Dataset entries:
=== Begin Enclosure ===
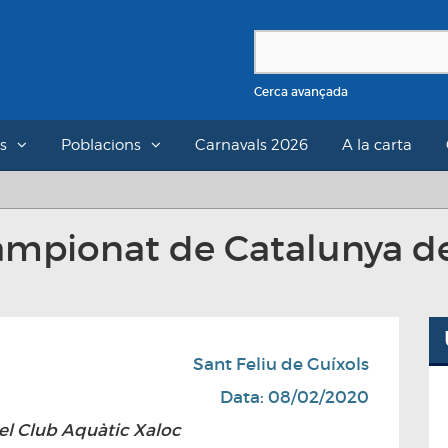
Cerca avançada
s
Poblacions
Carnavals 2026
A la carta
 Campionat de Catalunya 
Sant Feliu de Guíxols
Data: 08/02/2020
del Club Aquàtic Xaloc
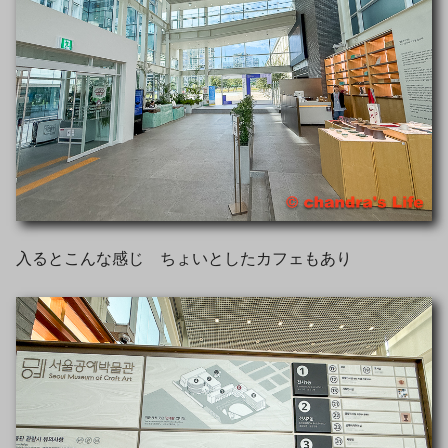
入るとこんな感じ ちょいとしたカフェもあり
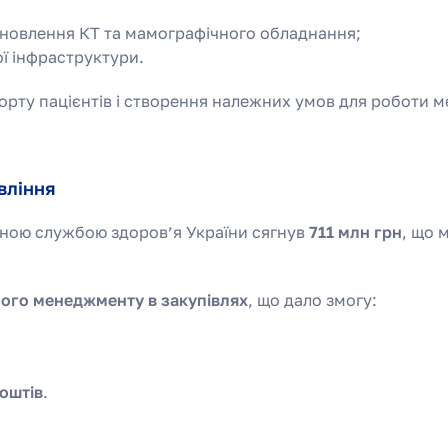
тановлення КТ та мамографічного обладнання;
ої інфраструктури.
орту пацієнтів і створення належних умов для роботи 
вління
льною службою здоров’я України сягнув
711 млн грн
, що 
ного менеджменту в закупівлях
, що дало змогу:
оштів
.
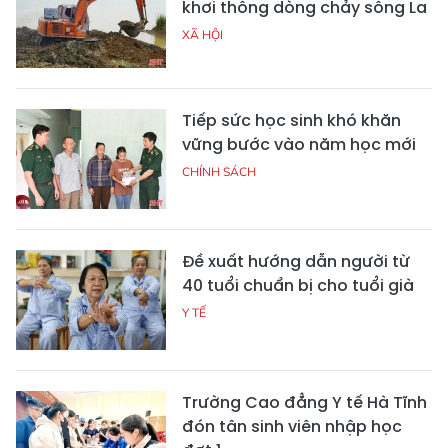
khơi thông dòng chảy sông La
XÃ HỘI
Tiếp sức học sinh khó khăn
vững bước vào năm học mới
CHÍNH SÁCH
Đề xuất hướng dẫn người từ
40 tuổi chuẩn bị cho tuổi già
Y TẾ
Trường Cao đẳng Y tế Hà Tĩnh
đón tân sinh viên nhập học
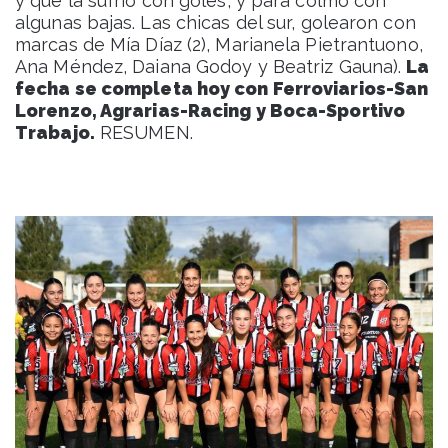
y que la sufrió con goles, y para colmo con
algunas bajas. Las chicas del sur, golearon con
marcas de Mía Díaz (2), Marianela Pietrantuono,
Ana Méndez, Daiana Godoy y Beatriz Gauna).
La
fecha se completa hoy con Ferroviarios-San
Lorenzo, Agrarias-Racing y Boca-Sportivo
Trabajo.
RESUMEN.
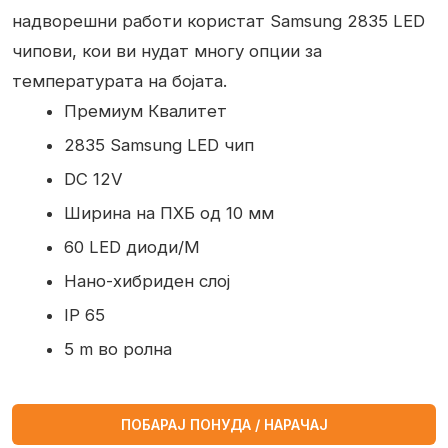
надворешни работи користат Samsung 2835 LED
чипови, кои ви нудат многу опции за
температурата на бојата.
Премиум Квалитет
2835 Samsung LED чип
DC 12V
Ширина на ПХБ од 10 мм
60 LED диоди/М
Нано-хибриден слој
IP 65
5 m во ролна
ПОБАРАЈ ПОНУДА / НАРАЧАЈ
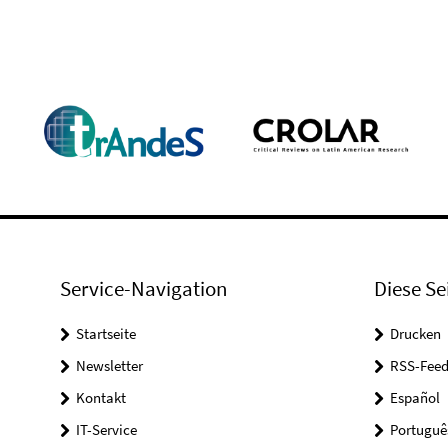
Service-Navigation
Diese Se
Startseite
Drucken
Newsletter
RSS-Feed
Kontakt
Español
IT-Service
Portuguê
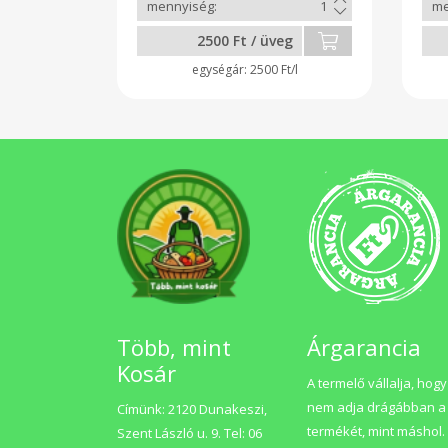
2500 Ft / üveg
2500 Ft/l
Több, mint
Árgarancia
Kosár
A termelő vállalja, hogy
nem adja drágábban a
Címünk: 2120 Dunakeszi,
termékét, mint máshol.
Szent László u. 9. Tel: 06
=== End Enclosure ===
What to work on:
Apart from the pictures, all of the data should be repeated exactly.

Result for this exercise:
Cerca avançada
s
Poblacions
Carnavals 2026
A la carta
 Campionat de Catalunya 
Sant Feliu de Guíxols
Data: 08/02/2020
del Club Aquàtic Xaloc
入るとこんな感じ ちょいとしたカフェもあり
тановлення КТ та мамографічного обладнання;
ої інфраструктури.
орту пацієнтів і створення належних умов для роботи 
вління
льною службою здоров’я України сягнув
711 млн грн
, що 
ного менеджменту в закупівлях
, що дало змогу:
оштів
.
khơi thông dòng chảy sông La
XÃ HỘI
Tiếp sức học sinh khó khăn
vững bước vào năm học mới
CHÍNH SÁCH
Đề xuất hướng dẫn người từ
40 tuổi chuẩn bị cho tuổi già
Y TẾ
Trường Cao đẳng Y tế Hà Tĩnh
đón tân sinh viên nhập học
y que la sufrió con goles, y para colmo con
algunas bajas. Las chicas del sur, golearon con
marcas de Mía Díaz (2), Marianela Pietrantuono,
Ana Méndez, Daiana Godoy y Beatriz Gauna).
La
fecha se completa hoy con Ferroviarios-San
Lorenzo, Agrarias-Racing y Boca-Sportivo
Trabajo.
RESUMEN.
надворешни работи користат Samsung 2835 LED
чипови, кои ви нудат многу опции за
температурата на бојата.
Премиум Квалитет
2835 Samsung LED чип
DC 12V
Ширина на ПХБ од 10 мм
60 LED диоди/М
Нано-хибриден слој
IP 65
5 m во ролна
ПОБАРАЈ ПОНУДА / НАРАЧАЈ
Service-Navigation
Diese Se
Startseite
Drucken
Newsletter
RSS-Feed
Kontakt
Español
IT-Service
Portuguê
2500 Ft / üveg
2500 Ft/l
Több, mint
Árgarancia
Kosár
A termelő vállalja, hogy
nem adja drágábban a
Címünk: 2120 Dunakeszi,
termékét, mint máshol.
Szent László u. 9. Tel: 06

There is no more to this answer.